There’s a man in Florida with no arms or legs who is armed and on the run
Why do orphans cry at insurance places They got offered the family plan
Why do we tell actors to “break a leg”? Because every scene has a cast!
I walked into the kitchen and saw my wife chopping up onions which made me cry. Onions was a good dog.
I can’t hang out with a emo when they are sad? Why? Because it cuts deeply
Q: What did the drunk emo say to the bartender? A: Nothing! He was hung over. My sister thinks shes so smart, shes said onions are the only food that makes you cry So I threw a coconut at her
my advice to suicidal people: just hang in there ??
What’s a depressed kids favorite holiday… Christmas because everything is hanging
I saw my friend hang themselves my response was i guess they wanted to hang with someone
When you break up with your online girlfriend, and you hear your uncle crying in the other room.

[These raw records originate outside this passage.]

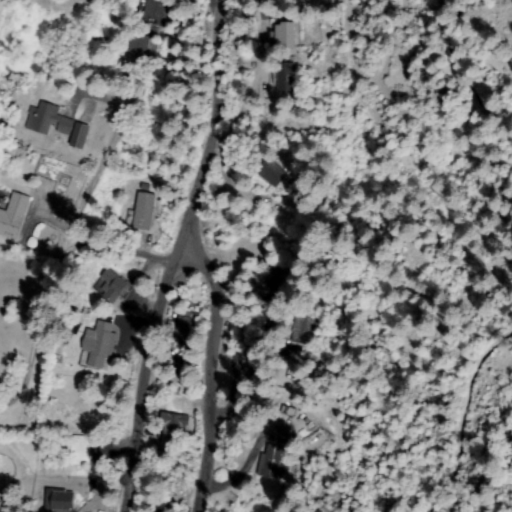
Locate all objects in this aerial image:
building: (153, 9)
building: (155, 9)
building: (282, 33)
building: (282, 36)
building: (137, 43)
building: (139, 43)
building: (282, 77)
building: (286, 80)
building: (45, 118)
building: (49, 120)
building: (77, 135)
building: (80, 137)
road: (111, 156)
road: (154, 171)
building: (271, 173)
building: (275, 174)
building: (141, 210)
building: (145, 212)
building: (11, 213)
building: (13, 215)
road: (176, 254)
building: (272, 277)
building: (109, 284)
building: (112, 285)
road: (32, 291)
building: (72, 322)
building: (183, 325)
building: (184, 326)
building: (301, 329)
building: (303, 330)
building: (95, 344)
building: (99, 344)
road: (233, 349)
building: (171, 424)
building: (171, 434)
building: (76, 449)
building: (79, 452)
building: (270, 462)
building: (275, 462)
building: (56, 500)
building: (61, 503)
building: (152, 511)
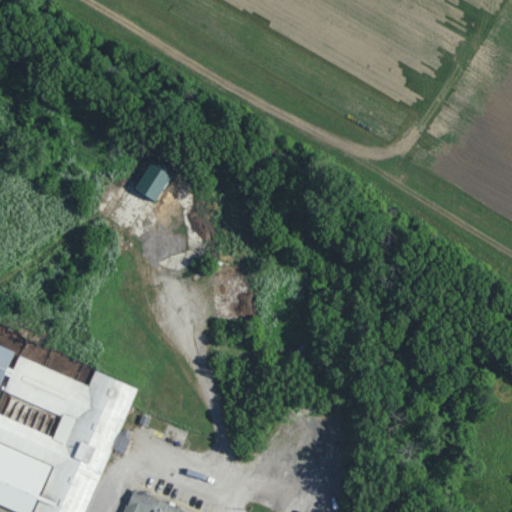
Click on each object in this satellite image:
building: (154, 180)
building: (31, 347)
building: (59, 436)
road: (174, 468)
building: (148, 504)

me: have you ever went sky diving friend:No me:Well don’t it sucks friend:Why me:They gave me a parachute and I lived
I can barely remember the last words my uncle told me let go of my nose
Me having a good day Going on a walk on a peaceful day* my depression: hey whats up! Me: go away. My depression: well how rude. Me: ??. My depression: remeber that one tim… Me: no, dont even. My depression: that we… Me: nope. My deprssion: says really fast:said that one stupid joke that wasnt funny and everybody just stared at you, and then you spilt water all over yourself and it looked like you peed yourself. And you went home and cried yourself to sleep just like yoy do every single night. Me: ??????. My depression: ?? dont worry I’ll always be here for you.
Why are washers better than babies? Washers don’t cry when you put a load in it.
Friend 1:Eyyy gurl Me:Hey! (Fake smile) Friend 2:hey g-guys what "bout we play would you rather? 6 hours later Friend 2:So (name) would u rather? 1.“Hang” out with me Or 2.“Jump” 1 times? Me…e-eh?..Why not both???we could just "Jump while “Hanging” out right?